No, my mother said, I think they’ll develop the place for tourism.
And he answered her.
And she answered him.
And they were off, arguing till Eilat, and maybe even till we were on the Arava Road, I don’t know, because after Kibbutz Yotvata, I fell asleep.
A few months later, the Sinai went back to Egypt and became cleaner and quieter.
Ras Burka was taken over by an obnoxious blue-eyed Egyptian sheikh and his German wife. They let Israelis in the first few years, but then the intifada started and they hung out a little cardboard sign saying that only people with European passports could enter.
The pretty girl from Ashdod starred in my fantasies for a few months. And when I couldn’t summon up her face anymore, I replaced her with Sharon Haziz, the latest, hottest singer.

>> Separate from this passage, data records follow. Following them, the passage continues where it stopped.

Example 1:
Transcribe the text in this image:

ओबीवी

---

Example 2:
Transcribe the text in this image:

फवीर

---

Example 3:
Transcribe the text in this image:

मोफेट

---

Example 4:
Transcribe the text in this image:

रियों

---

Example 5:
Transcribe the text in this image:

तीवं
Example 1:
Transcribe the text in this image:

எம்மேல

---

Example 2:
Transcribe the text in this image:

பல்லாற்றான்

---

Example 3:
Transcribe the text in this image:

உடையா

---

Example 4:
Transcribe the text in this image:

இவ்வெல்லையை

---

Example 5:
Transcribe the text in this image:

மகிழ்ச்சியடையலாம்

I haven’t thought about the boy with the flies for years, but during my last stint in the reserves – I was posted in Nablus, and when it was over, I asked for a transfer to a different unit – I suddenly remembered him. I was sitting alone in the small shed at the Ein Huwara checkpoint counting stars, listening to fragmented conversations on the radio, and I don’t really know why, but that boy’s face floated up before my eyes and my heart swelled all at once to the size of a watermelon, good God, there were even flies on his eyelashes, in his nostrils, in his ears. And I’d promised him I’d come.

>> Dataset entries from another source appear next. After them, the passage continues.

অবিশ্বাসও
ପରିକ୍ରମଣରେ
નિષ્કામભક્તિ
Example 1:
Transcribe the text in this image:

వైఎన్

A thought buzzed in my mind: it’s funny that I never mention the incident to anyone. After all, I’ve revealed more embarrassing things to the world – secrets, lies, perversions – but for some reason, not that. I promised myself I’d tell my wife when I got home, I felt that I had to tell at least her, but when I got home, the twins had fever and we took turns sitting with them and hardly had any time to talk –
Later I forgot about it. And I have no idea why I remembered it now, of all times. That terrible reserve duty was a year and a half ago, and I’m sitting at the computer now to prepare a laser optics marketing presentation for tomorrow morning. All the company’s head honchos will be there, and I still have a lot of work, so many slides that aren’t ready yet, so many slides I have to proofread, and obviously, this is a text I won’t show anyone. Obviously, it’ll be buried in the depths of my hard disk, where it’ll keep buzzing.